▶ GIVEN ENTRIES
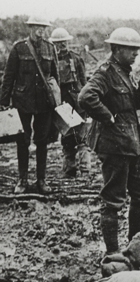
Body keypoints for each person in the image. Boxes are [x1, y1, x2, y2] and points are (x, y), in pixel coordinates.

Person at [78, 28, 140, 255]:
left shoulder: (125, 71)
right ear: (117, 49)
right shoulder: (105, 73)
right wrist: (107, 116)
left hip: (130, 143)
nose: (135, 54)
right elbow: (85, 97)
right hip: (114, 145)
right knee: (113, 200)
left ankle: (134, 244)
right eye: (131, 50)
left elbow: (134, 105)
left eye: (136, 50)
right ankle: (112, 253)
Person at [0, 16, 59, 194]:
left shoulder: (50, 48)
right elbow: (9, 76)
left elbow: (55, 77)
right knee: (22, 140)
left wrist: (58, 99)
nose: (41, 31)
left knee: (42, 141)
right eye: (37, 27)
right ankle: (22, 180)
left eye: (43, 28)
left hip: (44, 103)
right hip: (23, 102)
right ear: (30, 28)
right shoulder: (19, 48)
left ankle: (41, 180)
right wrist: (3, 102)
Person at [49, 27, 91, 177]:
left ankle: (85, 169)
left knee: (82, 137)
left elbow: (84, 82)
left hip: (77, 103)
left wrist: (85, 101)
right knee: (66, 138)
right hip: (61, 104)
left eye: (64, 43)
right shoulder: (49, 62)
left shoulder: (76, 58)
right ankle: (69, 169)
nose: (62, 46)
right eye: (58, 44)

▶ PROBLEM STATEMENT
Reproduce the full material exactly, excluding the pictures.

▶ REPLY TO THE EXERCISE
Body keypoints for each person in the image. Boxes are [x1, y1, x2, y2] and points are (x, y), in pixel coordinates.

Person at [78, 28, 140, 255]:
left shoulder: (125, 71)
right ear: (117, 49)
right shoulder: (105, 73)
right wrist: (107, 116)
left hip: (130, 143)
nose: (135, 54)
right elbow: (85, 97)
right hip: (114, 145)
right knee: (113, 200)
left ankle: (134, 244)
right eye: (131, 50)
left elbow: (134, 105)
left eye: (136, 50)
right ankle: (112, 253)
Person at [0, 16, 59, 194]:
left shoulder: (50, 48)
right elbow: (9, 76)
left elbow: (55, 77)
right knee: (22, 140)
left wrist: (58, 99)
nose: (41, 31)
left knee: (42, 141)
right eye: (37, 27)
right ankle: (22, 180)
left eye: (43, 28)
left hip: (44, 103)
right hip: (23, 102)
right ear: (30, 28)
right shoulder: (19, 48)
left ankle: (41, 180)
right wrist: (3, 102)
Person at [49, 27, 91, 177]:
left ankle: (85, 169)
left knee: (82, 137)
left elbow: (84, 82)
left hip: (77, 103)
left wrist: (85, 101)
right knee: (66, 138)
right hip: (61, 104)
left eye: (64, 43)
right shoulder: (49, 62)
left shoulder: (76, 58)
right ankle: (69, 169)
nose: (62, 46)
right eye: (58, 44)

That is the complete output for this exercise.